From a future game, “Hall of Fame manager Tony La Russa heading out to the mound to change the pitcher–What’s this, the umpire and Tony are having a talk…It appears it’s about sunscreen…Oh, Tony had a pina colada in his pocket. We’re all good. Back after this break.” Oh, and another point I’m sure no one thought of, what about the hand bath NL pitchers will have to do after taking swings as a batter, where they have to use pine tar, then going back to the mound?

The coup de grace, as the hoity-toity say, if a foreign substance is found on the ball, the pitcher is held responsible, no matter who applied the substance. If you’re an opposing player facing deGrom, your one job is to sneak some suntan lotion on the ball so the umps think it’s him. Umps aren’t that dumb? HAHAHAHA, okay.

The Ump Show, starring Joe West! Watch as he checks pitchers’ tanlines for wet suntan lotion between innings and the cracks of dried skin. “…Welcome back to the game. During the break, Joe West has been checking Jake Arrieta’s elbow, and it looks like Arrieta is saying, ‘I have eczema.’”

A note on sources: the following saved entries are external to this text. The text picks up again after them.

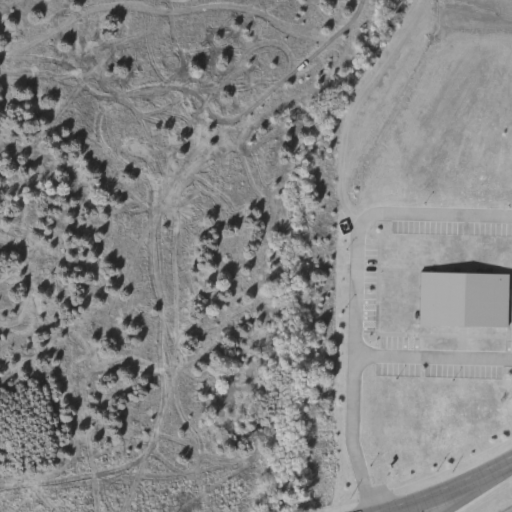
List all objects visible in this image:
road: (394, 212)
building: (462, 300)
building: (463, 300)
road: (498, 471)
road: (443, 496)
road: (465, 496)
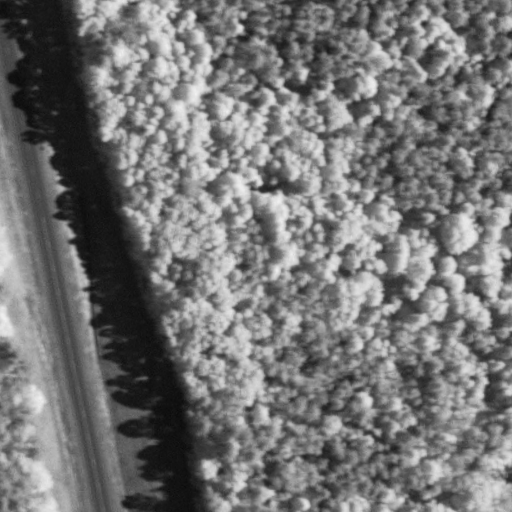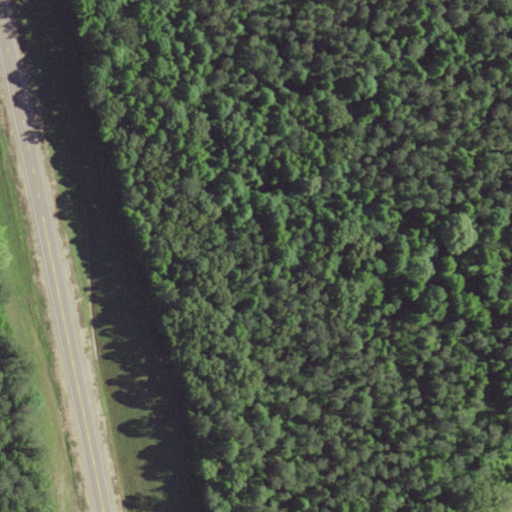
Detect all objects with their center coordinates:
park: (255, 255)
road: (50, 277)
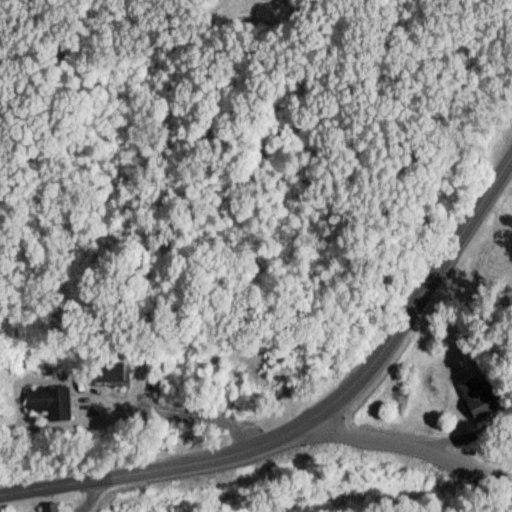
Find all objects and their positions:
road: (420, 299)
building: (105, 376)
building: (473, 402)
building: (46, 407)
road: (174, 414)
road: (413, 449)
road: (154, 463)
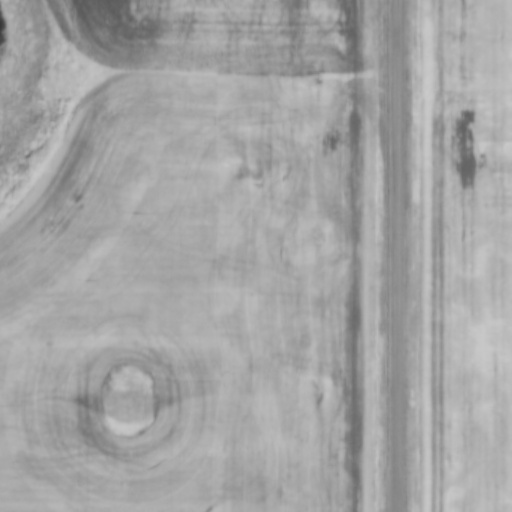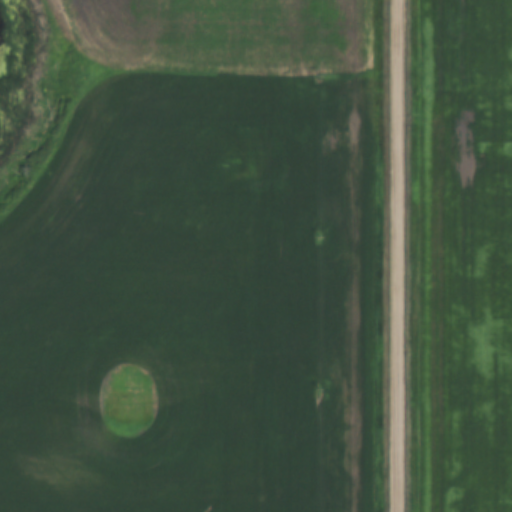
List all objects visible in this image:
road: (395, 255)
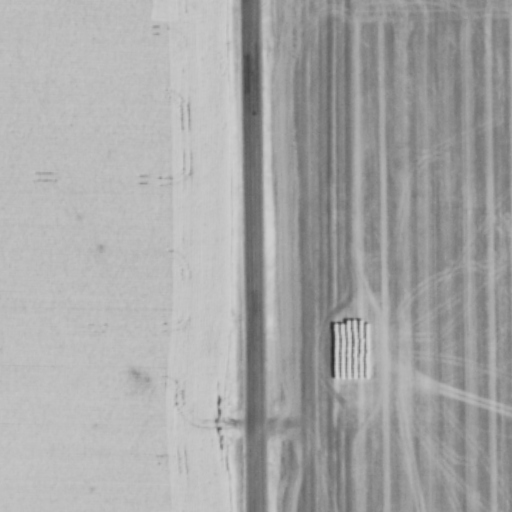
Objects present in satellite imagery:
road: (261, 256)
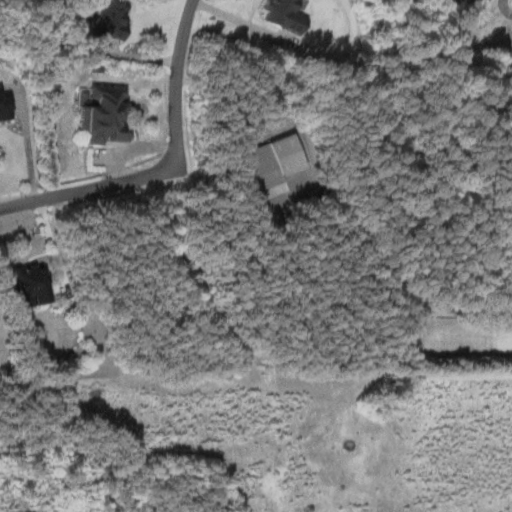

Then, in the World Series, Joe Buck takes us through the action, “Home plate umpire Joe West is smelling Lance Lynn’s elbow for the coconut notes of suntan lotion.” Explaining further, Smoltz says, “You see a lot of umpires check the ph-balance to see if it registers as suntan lotion, but Joe West is one of the best, and sniffing it for coconut speeds the game up.”